Nobody was planning to explain to her anything about Pheasants, Ralph least of all, but Darling wasn’t really in need of explanations. She wanted to spill out her frustration. A silent listener was perfectly acceptable. But she got some unexpected competition.
“Damn Shark couldn’t be pried off the phone,” Raptor said to Ralph as if taking him into confidence. “Forty minutes! Booger’s daddy is eating me alive, and the old codger keeps babbling nonsense into the dead receiver. Ain’t that a riot?”
“What did he want?” Ralph said, accepting that one way or the other he’d have to listen to the whole story.
“Who?”
“Booger’s father.”
“A graduation certificate, what else! What do all of them want when they start that whole song and dance about quality of education? ‘I don’t care where you get it from, that’s your problem, you should have warned us that you were running a school for retards here,’ all that crap.”
Raptor rubbed his forehead.
“Boogy brought his old man a copy of the question booklet. So this buffalo keeps waving the goddamned sheet in front of my face, roaring so loud you could hear him two blocks away. Wants to know how come most of our students botched the answers to those questions. And what am I supposed to tell him? When the hardest one in there is ‘Austria is located in a. Europe, b. Asia’? And to top it off, those disgusting little Pheasants of his”—he nodded at Homer, who blinked guiltily—“are right there next to us, tossing out Latin proverbs and happily citing philosophers of antiquity.”
Homer moaned, loudly and defiantly, sending Sheep scrambling.

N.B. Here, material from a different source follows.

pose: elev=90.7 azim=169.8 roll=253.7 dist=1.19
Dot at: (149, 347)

“Then,” Raptor went on, winding himself up, “Cupcake’s mom takes that splotchy little scrap from Booger’s daddy, acquaints herself with its contents, and starts an inquest, for what possible reason these boys here”—Raptor switched to a high-pitched voice—“these two gentlemen, who have just displayed an astonishingly high level of intellect, could have failed this, the most straightforward of tests.”
Ralph couldn’t help himself and smiled.
“So, how did they wiggle out of it?”
“Wiggle out?” Raptor said. “Pheasants? They didn’t! T
hey just sat there ogling us and smirking! I was the one who had to do all the wiggling. For everyone, because Alf here decided to keel over and play dead!”

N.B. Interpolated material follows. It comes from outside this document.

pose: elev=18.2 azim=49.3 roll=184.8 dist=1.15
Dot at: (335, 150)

“It was a heart attack,” Homer protested. “I really could have died. There was not an ounce of deceit!”
“Yeah, right.” Raptor nodded. “Of course not. One’s clutching his chest, the other his phone. Guess who’s left to deal with the mess?”
“If you ask me,” Sheriff growled from his perch, pointing at Homer, “it’s all his fault. There’s no call to be pushing his Pheasants everywhere. They’d give anyone the willies. Now take my Ratlings, they make sense whenever they open their mouths.”
“I see, so that’s why their mouths are always hanging open,” Darling interjected. “And their eyes are closed. And their heads are twitching.”
“Right, that’s what I’m talking about,” Sheriff said, unfazed. “Just the ticket.”
Homer, wearing a deeply haunted look, swallowed a couple of pills and took a swig out of the mug brought over by Sheep.
“Coffee? Tea?” Sheep addressed the assembly.
Before anyone could answer, Shark came in. His suit was rumpled, the tie hung askew, but overall he was unusually bright and businesslike. Godmother followed right behind him.
Shark went to the table, poured himself some water, drank it up, looked around the room with the air of a commander before the final battle, and announced, “The topic of today’s discussion is graduation.”
Ralph thought that Shark couldn’t be anything but disheartened by what he saw. His hastily assembled putative army was in disarray. Homer, even after having pulled the cold pack off his head, cut a pitiful figure. Raptor, with his twisted tie and vacant stare, wasn’t much better. Sheriff, perched on the windowsill, brought to mind Humpty-Dumpty just before that great fall. Flustered Sheep imitated a pincushion. Darling, as always, overdid it while applying her makeup; the result was a teenager on her first trip to a nightclub.
And still this motley gang, as idiotic-looking as it is, is my pack, Ralph thought. Or whatever can be called my pack. I am one of them.